Procedure SetComboBoxValue(var cb:TRzComboBox; x:integer);
var i :integer;
begin
  for i := 0 to cb.Count - 1 do
    if x = StrToInt(cb.Values[i]) then
    begin
      cb.ItemIndex := i;
      Exit;
    end;
end;

procedure TForm1.RzButton1Click(Sender: TObject);
var
  i,j : integer;
begin
  i := Random(RzComboBox1.Count);
  j := StrToInt(RzComboBox1.Values[i]);
  RzButton1.Caption := 'Value = ' + IntToStr(j);
  SetComboBoxValue(RzComboBox1,j);
end;

procedure TForm1.RzComboBox1Change(Sender: TObject);
begin
  RzButton1.Caption := 'Value = ' + RzComboBox1.Value;
end;

end.

8 comments:

  1. It's shorter :)

    cb.ItemIndex := cb.Values.IndexOf(IntToStr(x));

    but have to know, that if "x" isn't in Values, then cb.ItemIndex will be -1

    ReplyDelete
  2. XCluster is right and you could do that in a class helper for the raize component.

    Something like that:


    TRzComboBoxHelper = class helper for TRzComboBox
    public
    procedure SelectItem(Value: Integer);
    end;


    procedure TRzComboBoxHelper.SelectItem(Value: Integer);
    const
    IndexNotFound = -1;
    SItemNotFoundError = 'The item "%d" was not found in the list.';
    var
    FoundedIndex: Integer;
    begin
    FoundedIndex := Self.IndexOf(Value);
    if FoundedIndex = -1 then
    Self.ItemIndex := FoundedIndex
    else
    raise Exception.CreateFmt(SItemNotFoundError, [Value]);
    end;

    Hope it helps :)

    Regards,
    Diego Garcia

    ReplyDelete
    Replies
    1. if FoundedIndex > -1 then
      :)

      Delete
    2. Thanks for the correction xcluster !

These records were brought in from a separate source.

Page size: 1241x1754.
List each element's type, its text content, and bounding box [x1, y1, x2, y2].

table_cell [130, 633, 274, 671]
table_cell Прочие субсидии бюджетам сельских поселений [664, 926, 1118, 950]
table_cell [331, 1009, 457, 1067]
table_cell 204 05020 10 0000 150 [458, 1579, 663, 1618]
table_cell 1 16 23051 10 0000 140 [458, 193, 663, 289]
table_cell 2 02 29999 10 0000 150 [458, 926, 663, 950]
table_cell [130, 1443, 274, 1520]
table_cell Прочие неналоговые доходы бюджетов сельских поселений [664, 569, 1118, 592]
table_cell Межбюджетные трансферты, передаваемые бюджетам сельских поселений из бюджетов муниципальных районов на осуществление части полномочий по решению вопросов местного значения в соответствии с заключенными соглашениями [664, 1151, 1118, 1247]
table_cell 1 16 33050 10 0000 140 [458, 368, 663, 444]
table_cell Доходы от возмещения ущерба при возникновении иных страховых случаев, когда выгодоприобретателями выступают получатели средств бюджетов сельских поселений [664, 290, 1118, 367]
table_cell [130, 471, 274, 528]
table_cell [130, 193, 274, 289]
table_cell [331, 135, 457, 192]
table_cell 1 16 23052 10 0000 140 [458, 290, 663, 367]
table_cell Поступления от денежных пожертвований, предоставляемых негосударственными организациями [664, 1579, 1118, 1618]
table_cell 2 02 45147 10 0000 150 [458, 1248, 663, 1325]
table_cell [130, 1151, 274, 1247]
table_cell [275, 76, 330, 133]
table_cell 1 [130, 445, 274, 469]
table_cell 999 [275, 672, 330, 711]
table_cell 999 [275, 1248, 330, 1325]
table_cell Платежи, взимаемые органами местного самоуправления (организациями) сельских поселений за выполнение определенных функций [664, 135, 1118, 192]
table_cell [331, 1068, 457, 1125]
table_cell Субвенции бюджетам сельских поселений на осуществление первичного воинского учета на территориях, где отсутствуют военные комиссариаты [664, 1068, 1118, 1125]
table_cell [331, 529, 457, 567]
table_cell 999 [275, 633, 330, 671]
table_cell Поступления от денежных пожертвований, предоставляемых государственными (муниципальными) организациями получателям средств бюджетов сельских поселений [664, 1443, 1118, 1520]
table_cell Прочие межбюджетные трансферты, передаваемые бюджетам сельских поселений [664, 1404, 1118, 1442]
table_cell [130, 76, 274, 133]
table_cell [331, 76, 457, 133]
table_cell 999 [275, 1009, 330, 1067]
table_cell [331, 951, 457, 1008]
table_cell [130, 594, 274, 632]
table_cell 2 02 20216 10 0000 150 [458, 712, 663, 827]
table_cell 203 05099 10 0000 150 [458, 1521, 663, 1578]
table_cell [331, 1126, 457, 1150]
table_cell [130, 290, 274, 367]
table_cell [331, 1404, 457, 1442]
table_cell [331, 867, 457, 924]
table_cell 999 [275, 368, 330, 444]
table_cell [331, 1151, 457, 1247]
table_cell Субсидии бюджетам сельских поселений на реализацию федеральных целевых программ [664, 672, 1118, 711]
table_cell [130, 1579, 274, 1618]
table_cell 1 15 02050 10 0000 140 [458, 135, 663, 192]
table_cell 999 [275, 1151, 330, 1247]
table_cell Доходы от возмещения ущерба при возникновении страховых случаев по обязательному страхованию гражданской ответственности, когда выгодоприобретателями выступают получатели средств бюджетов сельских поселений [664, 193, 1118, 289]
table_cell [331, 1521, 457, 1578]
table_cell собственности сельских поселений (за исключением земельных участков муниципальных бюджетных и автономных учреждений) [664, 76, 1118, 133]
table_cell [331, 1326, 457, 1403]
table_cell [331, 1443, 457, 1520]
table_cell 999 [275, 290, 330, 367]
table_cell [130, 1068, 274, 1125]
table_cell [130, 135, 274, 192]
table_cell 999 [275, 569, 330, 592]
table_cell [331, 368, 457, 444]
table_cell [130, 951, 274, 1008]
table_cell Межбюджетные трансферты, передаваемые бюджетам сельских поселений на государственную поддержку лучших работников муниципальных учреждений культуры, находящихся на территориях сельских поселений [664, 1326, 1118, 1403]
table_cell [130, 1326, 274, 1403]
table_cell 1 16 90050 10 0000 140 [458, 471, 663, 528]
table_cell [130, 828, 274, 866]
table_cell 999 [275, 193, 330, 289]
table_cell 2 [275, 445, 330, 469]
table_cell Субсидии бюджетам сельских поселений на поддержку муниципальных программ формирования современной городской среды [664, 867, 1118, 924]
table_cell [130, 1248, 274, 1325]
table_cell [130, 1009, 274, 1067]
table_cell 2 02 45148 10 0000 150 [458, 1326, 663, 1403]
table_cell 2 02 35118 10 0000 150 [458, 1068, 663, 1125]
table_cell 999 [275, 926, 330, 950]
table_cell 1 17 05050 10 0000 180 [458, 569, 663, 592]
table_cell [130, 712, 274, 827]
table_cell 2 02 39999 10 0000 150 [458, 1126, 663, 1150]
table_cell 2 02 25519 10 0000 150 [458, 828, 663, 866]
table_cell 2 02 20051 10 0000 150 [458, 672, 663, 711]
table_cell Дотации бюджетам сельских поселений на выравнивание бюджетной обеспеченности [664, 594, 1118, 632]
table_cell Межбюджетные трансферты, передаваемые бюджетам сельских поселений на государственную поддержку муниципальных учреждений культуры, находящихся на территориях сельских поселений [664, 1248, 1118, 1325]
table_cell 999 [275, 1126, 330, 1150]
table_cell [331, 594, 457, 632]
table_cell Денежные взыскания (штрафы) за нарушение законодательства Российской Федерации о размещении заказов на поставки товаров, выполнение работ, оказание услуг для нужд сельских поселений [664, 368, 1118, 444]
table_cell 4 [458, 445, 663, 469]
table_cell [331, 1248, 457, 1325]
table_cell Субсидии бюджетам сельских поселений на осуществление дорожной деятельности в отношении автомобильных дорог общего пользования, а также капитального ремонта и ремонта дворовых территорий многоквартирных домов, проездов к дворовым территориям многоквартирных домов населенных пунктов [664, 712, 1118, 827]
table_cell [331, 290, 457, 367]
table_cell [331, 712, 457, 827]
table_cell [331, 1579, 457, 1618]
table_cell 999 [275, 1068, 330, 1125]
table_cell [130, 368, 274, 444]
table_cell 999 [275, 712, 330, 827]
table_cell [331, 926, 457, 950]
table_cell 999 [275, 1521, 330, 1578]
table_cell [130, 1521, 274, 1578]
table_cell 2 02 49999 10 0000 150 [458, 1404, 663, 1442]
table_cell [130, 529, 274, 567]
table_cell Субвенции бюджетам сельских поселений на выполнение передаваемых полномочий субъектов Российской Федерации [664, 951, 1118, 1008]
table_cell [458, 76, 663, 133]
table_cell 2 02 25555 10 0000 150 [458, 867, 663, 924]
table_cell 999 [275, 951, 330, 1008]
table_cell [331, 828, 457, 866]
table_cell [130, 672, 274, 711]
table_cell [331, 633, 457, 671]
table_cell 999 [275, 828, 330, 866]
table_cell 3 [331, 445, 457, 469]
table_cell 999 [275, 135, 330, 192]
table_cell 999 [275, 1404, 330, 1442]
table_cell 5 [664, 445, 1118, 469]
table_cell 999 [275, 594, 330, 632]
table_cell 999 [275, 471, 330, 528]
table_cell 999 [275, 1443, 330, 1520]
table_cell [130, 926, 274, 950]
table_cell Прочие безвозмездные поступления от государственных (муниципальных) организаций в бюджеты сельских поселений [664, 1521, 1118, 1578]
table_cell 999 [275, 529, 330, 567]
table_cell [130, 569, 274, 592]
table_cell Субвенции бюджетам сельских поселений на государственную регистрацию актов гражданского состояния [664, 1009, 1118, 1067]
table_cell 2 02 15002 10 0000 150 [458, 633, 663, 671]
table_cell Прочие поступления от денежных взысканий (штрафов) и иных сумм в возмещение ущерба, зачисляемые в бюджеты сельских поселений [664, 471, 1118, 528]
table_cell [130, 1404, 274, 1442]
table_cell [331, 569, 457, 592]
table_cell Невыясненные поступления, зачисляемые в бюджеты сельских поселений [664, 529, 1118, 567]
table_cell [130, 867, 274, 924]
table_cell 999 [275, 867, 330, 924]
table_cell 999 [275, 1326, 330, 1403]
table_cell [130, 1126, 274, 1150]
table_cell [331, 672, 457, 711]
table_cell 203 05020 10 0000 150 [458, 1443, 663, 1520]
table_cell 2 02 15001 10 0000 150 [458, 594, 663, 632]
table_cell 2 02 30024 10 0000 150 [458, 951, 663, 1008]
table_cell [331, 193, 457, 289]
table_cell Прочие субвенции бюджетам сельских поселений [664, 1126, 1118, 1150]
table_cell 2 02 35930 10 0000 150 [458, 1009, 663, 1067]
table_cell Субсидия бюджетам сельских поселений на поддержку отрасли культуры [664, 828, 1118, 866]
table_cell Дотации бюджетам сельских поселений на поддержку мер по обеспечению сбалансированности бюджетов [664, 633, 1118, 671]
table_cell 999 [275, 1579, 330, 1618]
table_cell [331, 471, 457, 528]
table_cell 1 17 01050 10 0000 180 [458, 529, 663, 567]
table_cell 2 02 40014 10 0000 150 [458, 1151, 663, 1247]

      I've quick typed the code here :)

      Regards
      Diego Garcia

      Delete
    3. XCluster the right should be:

      if FoundedIndex <> IndexNotFound then
      Self.ItemIndex := FoundedIndex
      else
      raise Exception.CreateFmt(SItemNotFoundError, [Value]);

      Regards,
      Diego Garcia

      Delete
  3. And this feature does also work in the TRzDbCombobox, where you can have cryptic values in the database and nice verbose text displayed to the user. Very handy whan you want to have a DB combobox showing its items in the current UI language, while the database content keeps unchanged.

    ReplyDelete
  4. Very nice. As a nice side effect the raize components generally fix a lot of weird glitches that I otherwise experienced in the VCL. A simple example is that the Page Control in regular VCL, which is simply a wrapper for the MS Common Controls library does not override the default painting code for Tabs when they are positioned on the bottom. Since Windows itself does a bad job (paints the tabs the wrong way around), and since the VCL doesn't work around it, you have to add owner-draw code to ALL your page controls if you want them to look okay, on Windows Vista or Windows 7 with the tabs positioned at the bottom.

    With the Raize page controls (or the Jedi ones, or any other decent tab control), things like this are taken care of for you. And then you can get the funky page/tab shapes that the Raize tab control has. Very nice.

    Ray Konopka is a super nice guy and has been a member of the Delphi community since forever. Some of the newcomers might not remember that one of his contributions to the community was the first and only book for Delphi focused on component development. It was for a now-ancient delphi version, but remains the definitive work on the subject. Any aspiring delphi hacker must acquire a copy of his book.

    W

    ReplyDelete
  5. I just received an email from Ray Konopka regarding the Value property. As it turns out the Value property is a read/write property. So, you can assign a value to the Value property and the ItemIndex will automatically change. How simple is that.

    RzComboBox1.Value := IntToStr(7);

    Thanks Ray and keep up the great work.